The project consists of two main parts: The NLP pipeline, extracting links between entities from text and storing them in a graph database as well as the front end using a graph visualization library.

Contributing

Contributions of all forms, be it code contributions, bug reports or suggestions are welcome. Please read the CONTRIBUTE.md file for more information or visit the project's GitHub page.

Documentation

Documentation is hosted on Readthedocs and can be found here. There you can find more information about how the pipeline is used, how the data in your input corpus is supposed to look and what to expect as intermediate results from the pipeline tasks.

Usage

Installation

Clone the project from Github using the following command:

git clone https://github.com/majdigital/bigworldgraph.git

Testing

To test the project, execute the following commands in the project's root directory

docker-compose -f docker-compose-test.yml build --no-cache
docker-compose -f docker-compose-test.yml up

Quickstart

There are two things you can do right after cloning the repository:

  1. Running a demo pipeline to see how the pipeline in this project is supposed to work.
  2. Building the project and playing around with some toy data on the frontend.

Running the demo pipeline

To run the demo pipeline, execute

python3 backend/bwg/demo/demo_pipeline.py

Your terminal should show you the following on successful execution:

===== Luigi Execution Summary =====

Scheduled 4 tasks of which:
* 4 ran successfully:
    - 1 DemoTask1(...)
    - 1 DemoTask2(...)
    - 1 DemoTask3(...)
    - 1 SimpleReadingTask(...)

This progress looks :) because there were no failed tasks or missing external dependencies

===== Luigi Execution Summary =====

To see the results of your pipeline, go to backend/data/pipeline_demo: There you can the output of different pipeline tasks. The output of the final task, demo_corpus_replaced.json, is written in prettified JSON to enhance readability.

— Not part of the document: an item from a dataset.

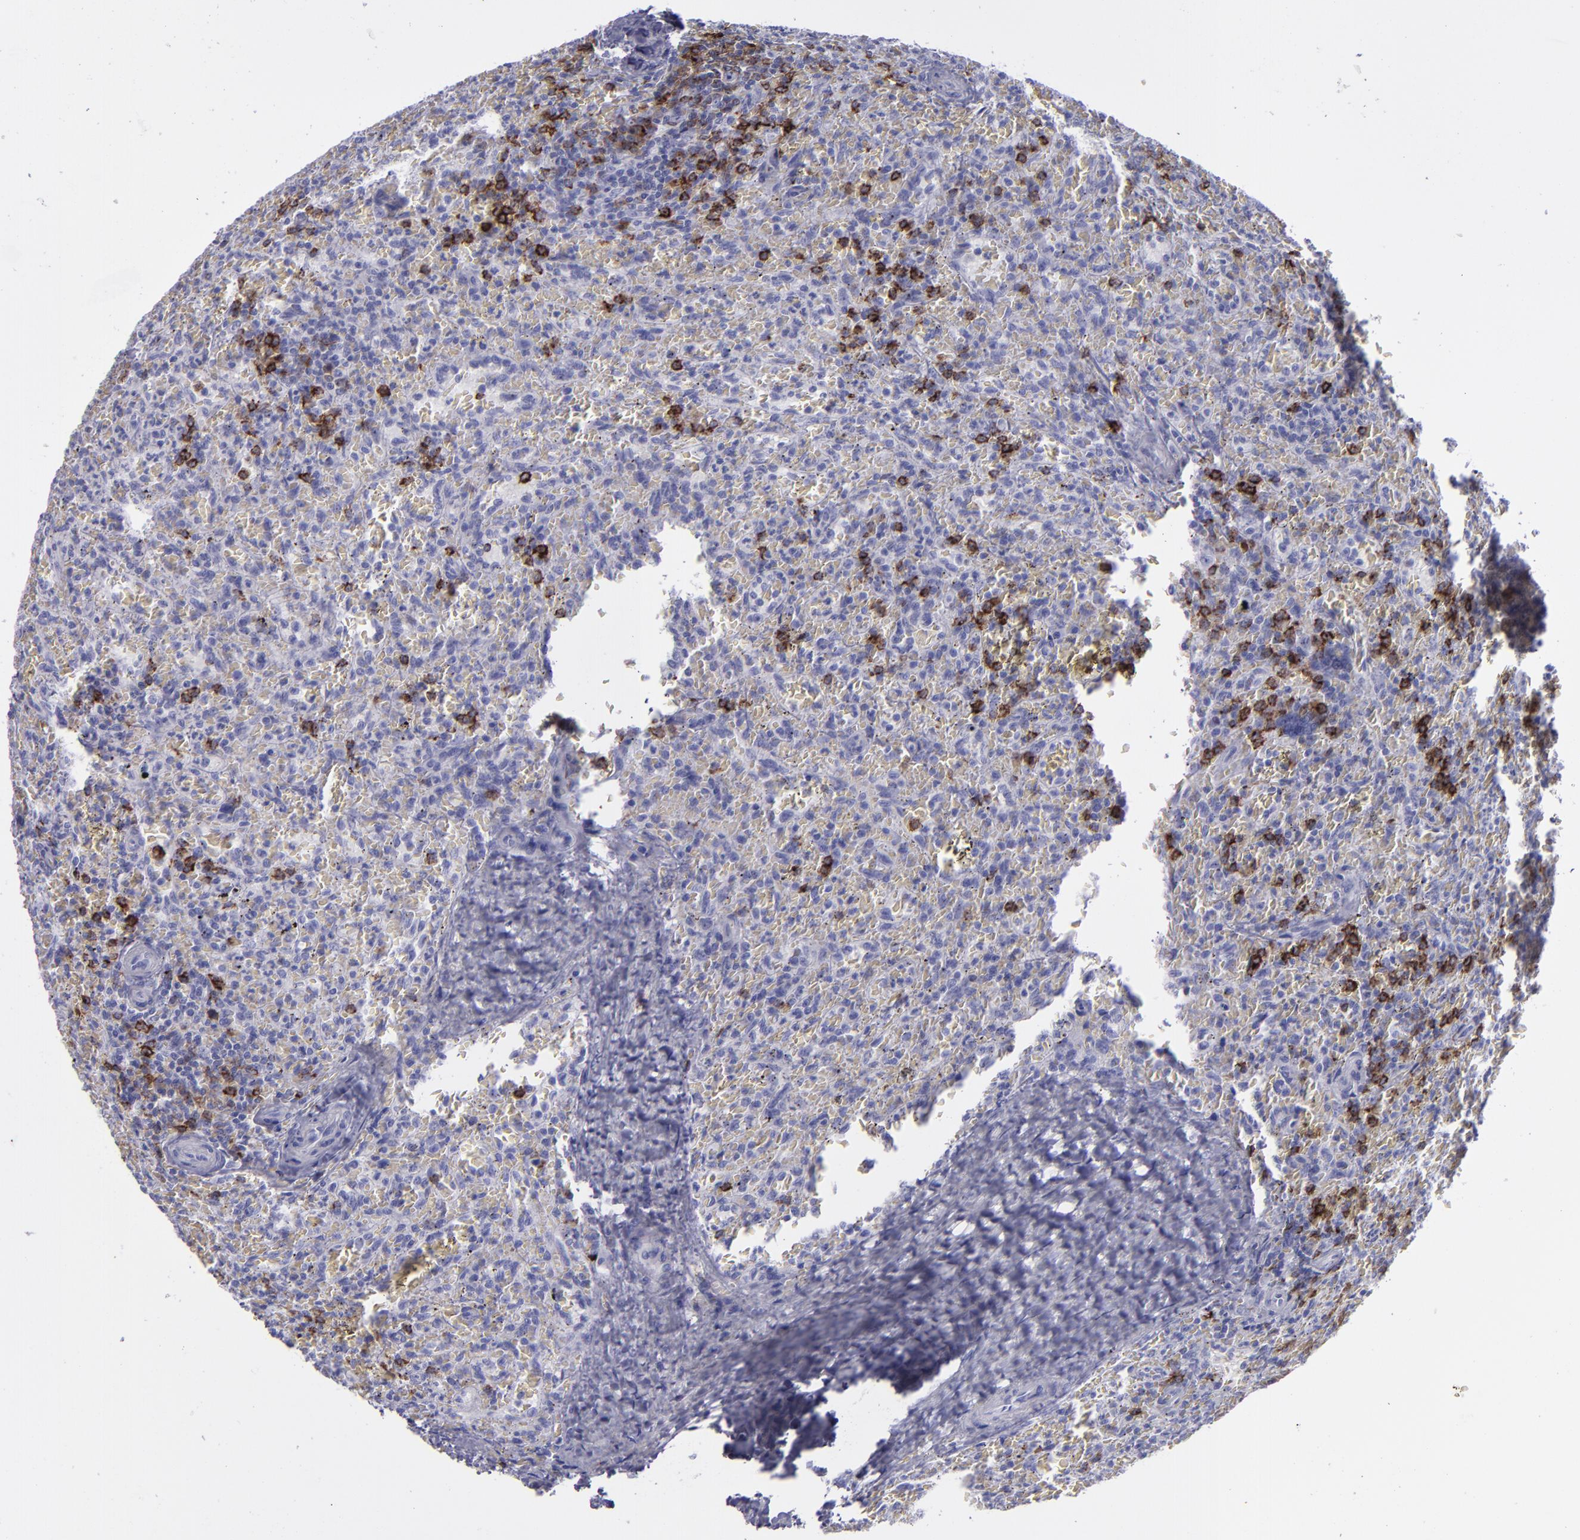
{"staining": {"intensity": "moderate", "quantity": "<25%", "location": "cytoplasmic/membranous"}, "tissue": "lymphoma", "cell_type": "Tumor cells", "image_type": "cancer", "snomed": [{"axis": "morphology", "description": "Malignant lymphoma, non-Hodgkin's type, Low grade"}, {"axis": "topography", "description": "Spleen"}], "caption": "The micrograph reveals a brown stain indicating the presence of a protein in the cytoplasmic/membranous of tumor cells in lymphoma. The protein is stained brown, and the nuclei are stained in blue (DAB IHC with brightfield microscopy, high magnification).", "gene": "CD22", "patient": {"sex": "female", "age": 64}}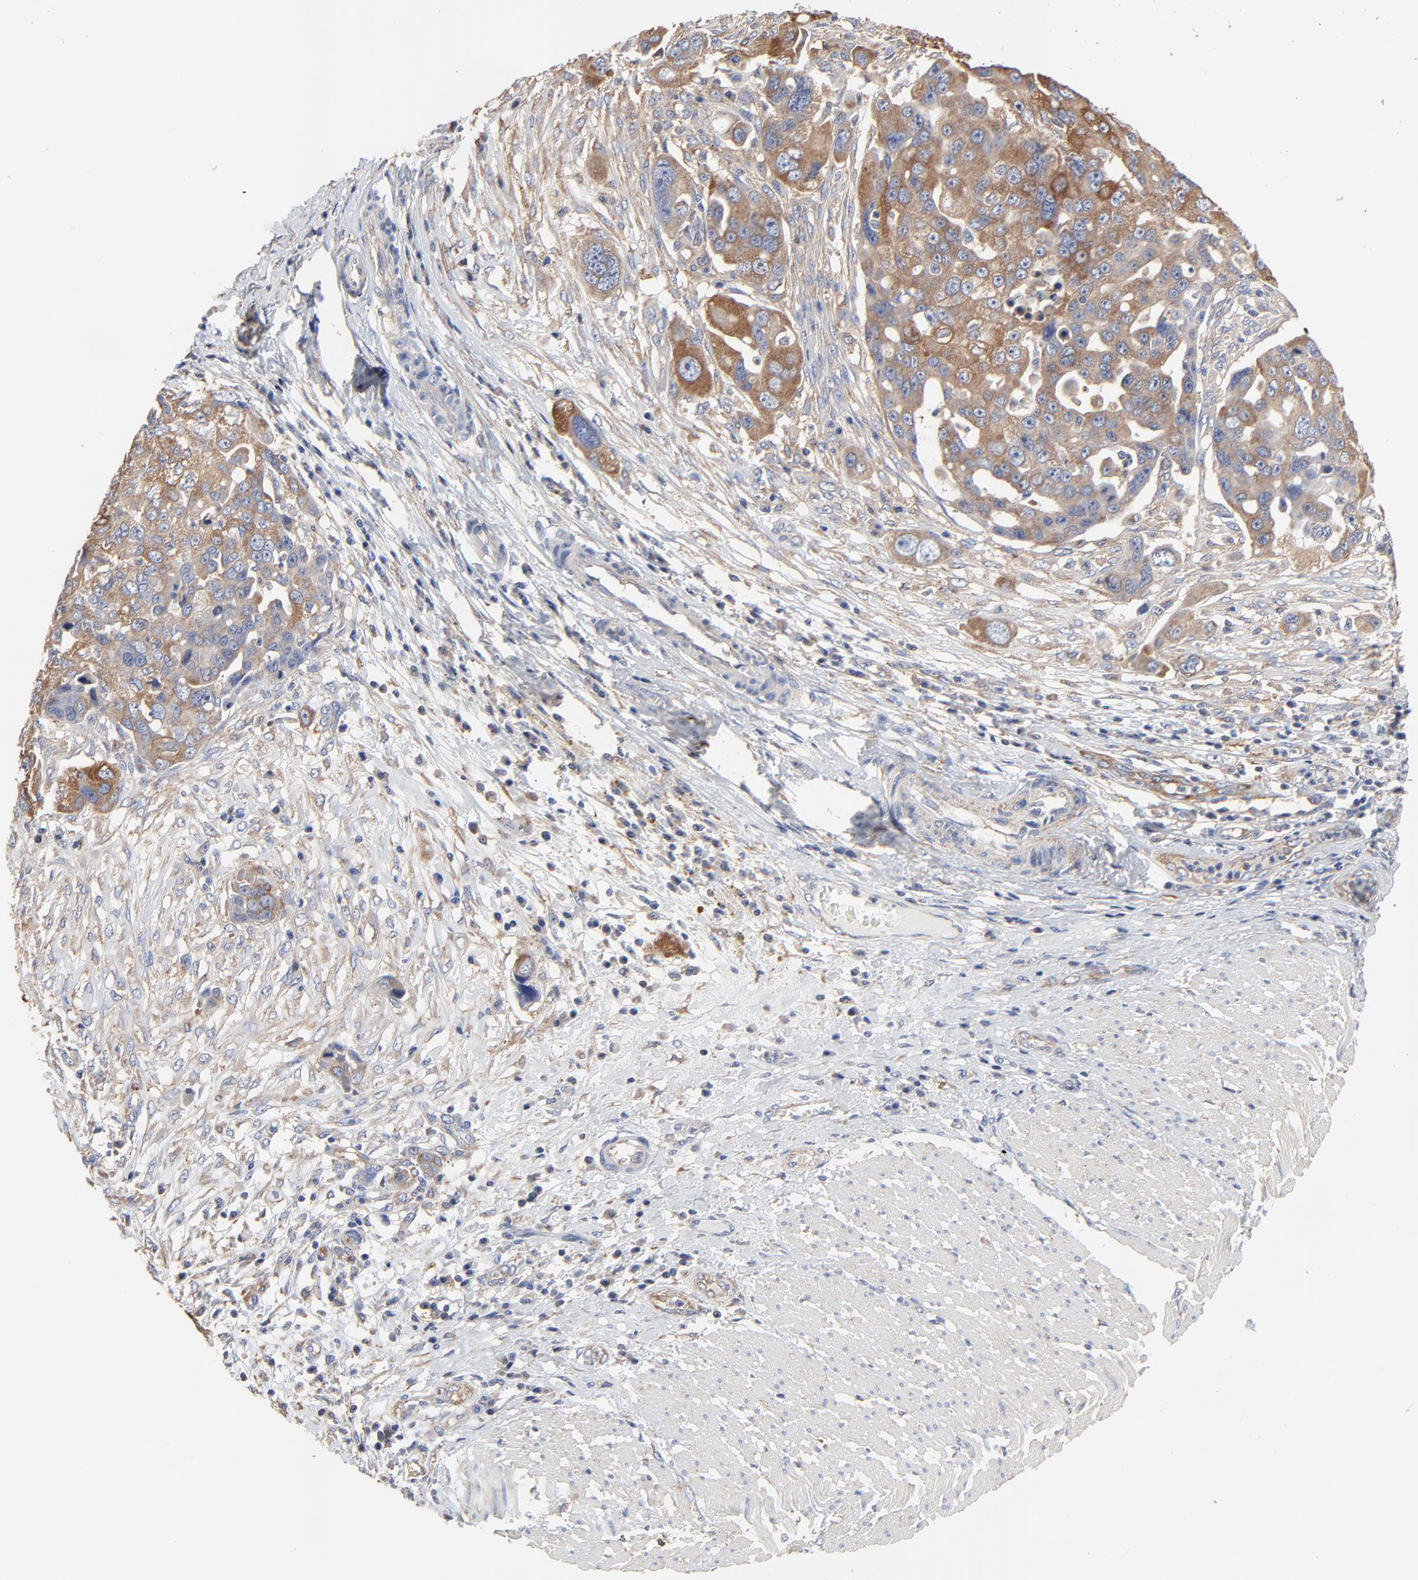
{"staining": {"intensity": "moderate", "quantity": ">75%", "location": "cytoplasmic/membranous"}, "tissue": "ovarian cancer", "cell_type": "Tumor cells", "image_type": "cancer", "snomed": [{"axis": "morphology", "description": "Carcinoma, endometroid"}, {"axis": "topography", "description": "Ovary"}], "caption": "Protein expression analysis of ovarian cancer exhibits moderate cytoplasmic/membranous positivity in approximately >75% of tumor cells. The protein is stained brown, and the nuclei are stained in blue (DAB (3,3'-diaminobenzidine) IHC with brightfield microscopy, high magnification).", "gene": "NXF3", "patient": {"sex": "female", "age": 75}}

If you want to know more about how the demo pipeline works, visit this site in the project's documentation.

Building the project with toy data

Building is handled by Docker, so make sure to have it installed beforehand.
Afterwards, the project setup is fairly simple. Just go the root directory of the project and execute the following command:

docker-compose build && docker-compose up

The building of the docker images in this project might take a while, especially during the first time you're using this project. requests to the API using port 6050 by default (see the documentation for bwg/api/run_api.py for more information).

Now you can play around on the frontend by visiting 127.0.0.1:8080 on your browser!

(Comment 14.12.17: Toy data hasn't been selected yet, but the necessary code is in place)

Getting serious: Running the real pipeline

First of all, make sure to have the corpus file in its designated directory (backend/data/corpora_french/ by default).

Set up the project like in the previous step with

docker-compose build && docker-compose up

After all containers are running, you can run the pipeline by executing the following:

cd ./pipeline/
docker build . -t pipeline
docker run -v /var/run/docker.sock:/var/run/docker.sock -v `pwd`/stanford/models/:/stanford_models/ --name pipeline pipeline

If you are on a Windows system, replace pwd inside the -v flag with the absolute path to the stanford/models directory.

First of all, all the necessary Stanford models will be downloaded from a MAJ server to /pipeline/stanford/models if necessary. This might take a while. Afterwards, the pipeline will be started. Depending on the size of the corpus file and the tasks in the pipeline, run time can also vary heavily.

The final output of the pipeline should look something like this:

===== Luigi Execution Summary =====

Scheduled 4 tasks of which:
* 3 present dependencies were encountered:
    - 1 FrenchPipelineRunInfoGenerationTask(...)
    - 1 FrenchServerPropertiesCompletionTask(...)
    - 1 FrenchServerRelationMergingTask(...)
* 1 ran successfully:
    - 1 FrenchRelationsDatabaseWritingTask(...)

This progress looks :) because there were no failed tasks or missing external dependencies

===== Luigi Execution Summary =====

Now go to 127.0.0.1:8080 again and marvel at your graph!